Wynn Resorts is basking in the aftermath of a bumper performance through the first quarter, with significant upticks in both Las Vegas and Boston, as well as the Asian gaming hub of Macau, leading the operator’s charge.
Coming just weeks after the group named its $3.9bn UAE development Wynn Al Marjan Island, which will house the region’s first legal casino, the company has withheld particular praise for the aforementioned autonomous region.
Following a sustained period of difficulty across Macau being endured across the board, Wynn noted that due to a return of visitation and demand it is “well positioned for success” during a next stage of expansion.
Group-wide revenue rose 32.86 per cent to $1.42bn (2022: $953.3m), driven by across the board increases in all individual reporting segments.
Las Vegas operations took the lion’s share courtesy of a 33 per cent uptick to $586.8m (2022: $441.2m), with Wynn’s fellow US entity, that being Encore Boston Harbor, up 13.36 per cent year-on-year to $216.3m (2022: $190.8m).

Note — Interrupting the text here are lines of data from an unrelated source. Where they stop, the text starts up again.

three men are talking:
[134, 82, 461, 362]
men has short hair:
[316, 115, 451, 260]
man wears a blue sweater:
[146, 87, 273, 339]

In Macau, Wynn Palace more than doubled to close at $369.4m (2021: $163.3m), while Wynn Macau increased 70.76 per cent from the past year’s $135.1m to $230.7m this time around.
“In Macau, after several challenging years, we were pleased to experience a meaningful return of visitation and demand”
Through the quarter, net income attributable to the firm was $12.3m versus a loss of $183.3m YoY, while adjusted EBITDA finished the January to March time frame at $429.7m, up 142 per cent from $177.6m.
On a property by property basis, AEBITDA increased $72.2m, $111.9m, $49.4m, $8.2m and $10.4m across Las Vegas operations, Wynn Palace, Wynn Macau, Encore Boston Harbor and Wynn Interactive, respectively.
“For the first time in over three years, each of our resorts is generating strong financial results, which is once again a testament to our team’s relentless focus on delivering five-star hospitality and experiences to our guests,” noted Craig Billings, CEO of Wynn Resorts.
“In the US, Wynn Las Vegas and Encore Boston Harbor are firing on all cylinders, generating a new all-time record for adjusted property EBITDAR at our combined North American properties during the quarter.
“In Macau, after several challenging years, we were pleased to experience a meaningful return of visitation and demand, particularly in our mass gaming and retail businesses. We believe we are well-positioned for success in Macau’s next phase of growth.”